À chacun son modèle économique

Pour beaucoup, le numérique c’est d’abord une question d’économie. Pour pouvoir être innovant, il faut pouvoir vivre de son innovation. La question de définir un modèle économique viable est alors stratégique. C’est pourquoi j’ai beaucoup aprécié les 2 présentations auxquelles j’ai assisté à l’Open Coffee à Brest le 19 septembre dernier.

Peter Keates a été très convaincant sur comment construire un modèle économique innovant et l’outil business model canvas qui permet d’explorer les différentes options pour un service à construire.

Certainement un outil à exploiter dans les startup week-ends et dans les incubateurs.

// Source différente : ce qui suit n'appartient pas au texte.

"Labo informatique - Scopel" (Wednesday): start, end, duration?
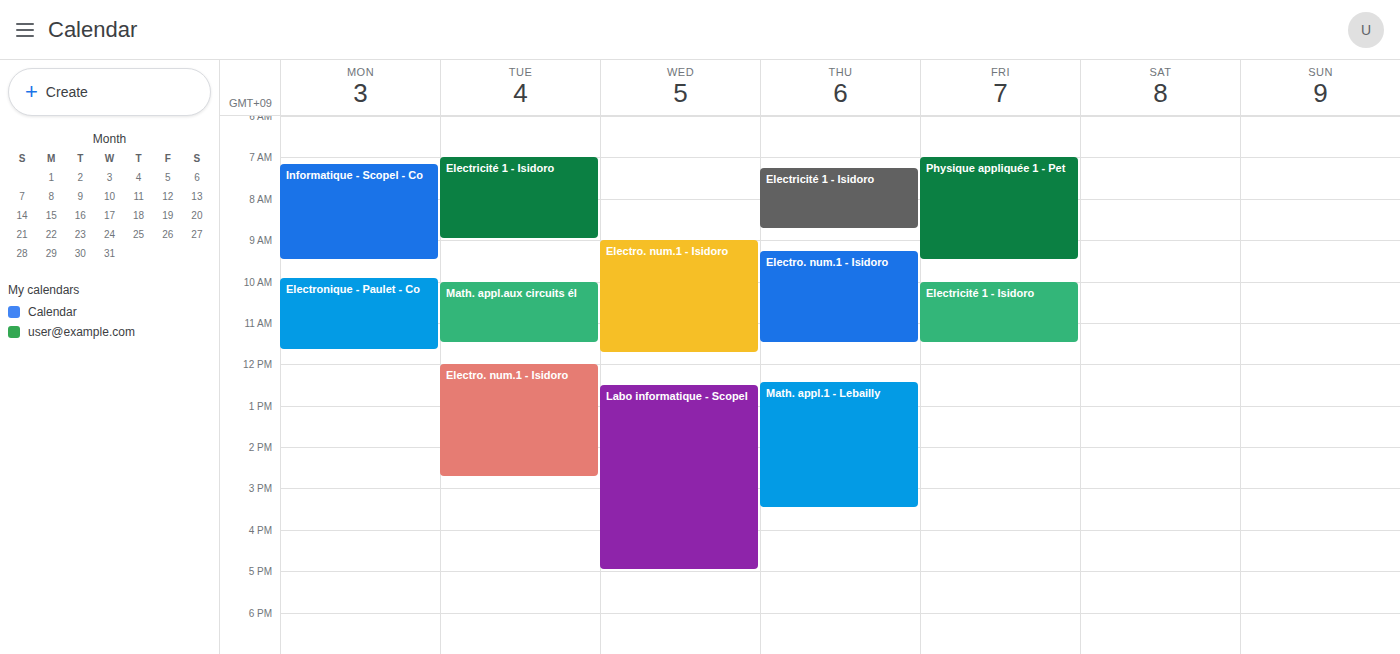
12:30 PM to 5:00 PM, 4 hours 30 minutesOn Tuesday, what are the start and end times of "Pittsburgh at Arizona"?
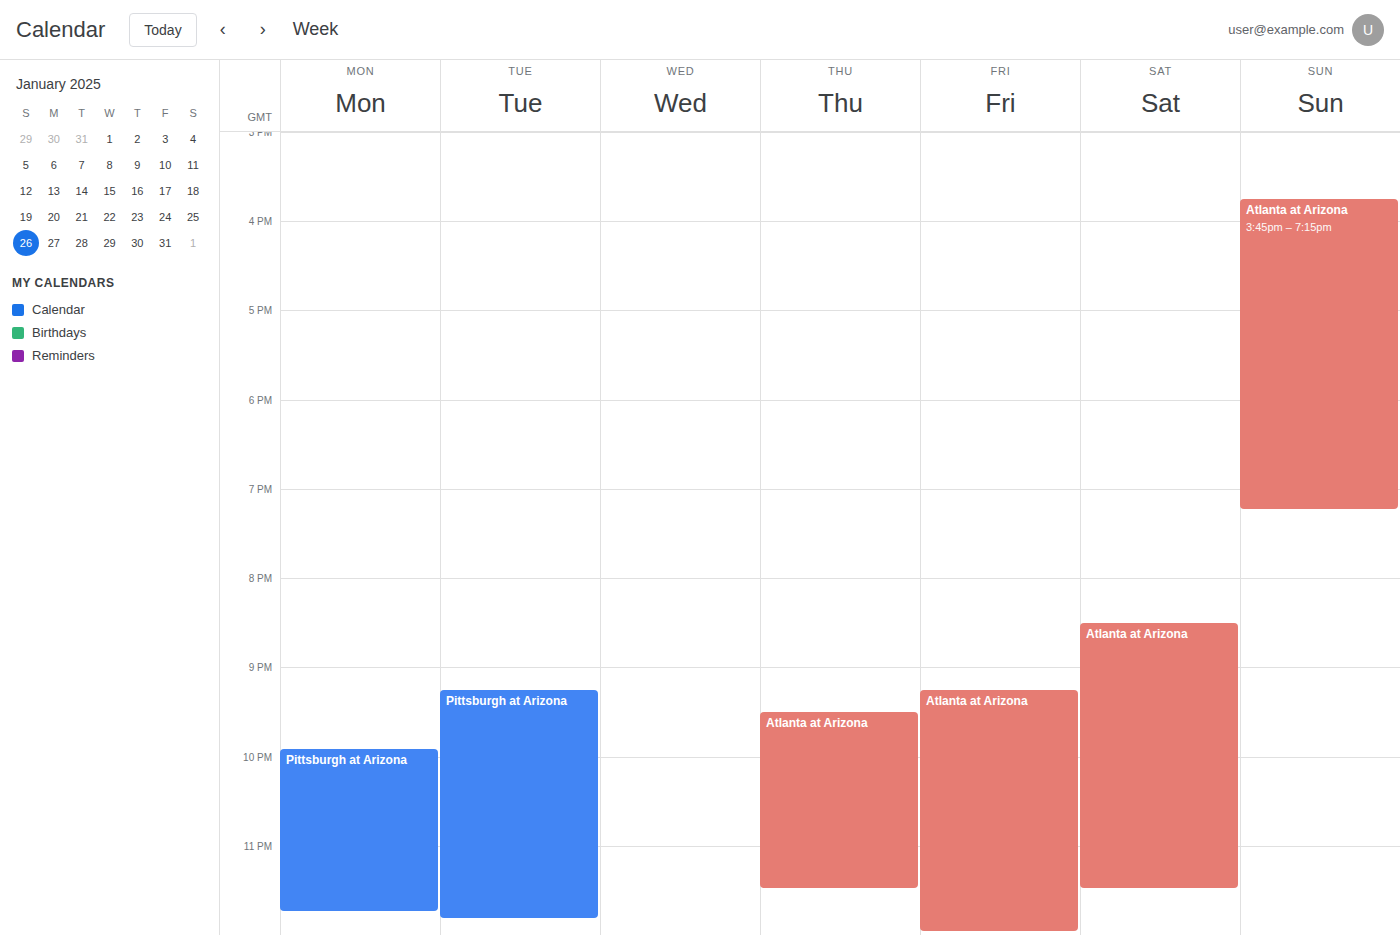
9:15 PM to 11:50 PM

Le témoignage de Michel Nizon (Edulang, Morlaix) était une parfaite illustration d’un modèle économique innovant pour une petite entreprise bretonne, qui en faisant preuve de courage, puisqu’elle a complètement changé son modèle économique, peut aborder le marché mondial. Les deux éléments que j’ai retenu : faire appel à la communauté (ici des profs de langue) pour faire sa publicité, et proposer un modèle de paiement avec ticket minimal, pouvant être augmenté au choix de l’acheteur. Modèle non viable en France, mais qui est possible dès qu’on ouvre au-delà de la France, il fallait l’oser depuis Morlaix, et ça semble marcher.

Ce qui m’interpelle à chaque fois que l’on parle de ces modèles économiques, c’est que ces choix modifient complètement l’architecture technique. Deux leçons donc, les ingénieurs doivent intégrer ces contraintes pour proposer des solutions performantes, et ils doivent intégrer la nécessité de proposer des solutions qui pourront s’adapter à des changements de modèles.

Merci à l’AFEIT et au Technopôle Brest-Iroise d’organiser ces rencontres enrichissantes, qui permettent de nous croiser entre acteurs du web d’horizons variés.

 

Crédit photo : Mobile Monday Amsterdam Business Model Canvas par marcfonteijn – licence CC-by-nc-sa

Une Réponse to “À chacun son modèle économique”

  1. Robert Says:

    In the education industry, there are many competitors with common products. Healthy competition between teachers, schools, organisations and suppliers forces the lowest level of sell-price for which one can still make a living/earn a reasonable profit (the fair market value).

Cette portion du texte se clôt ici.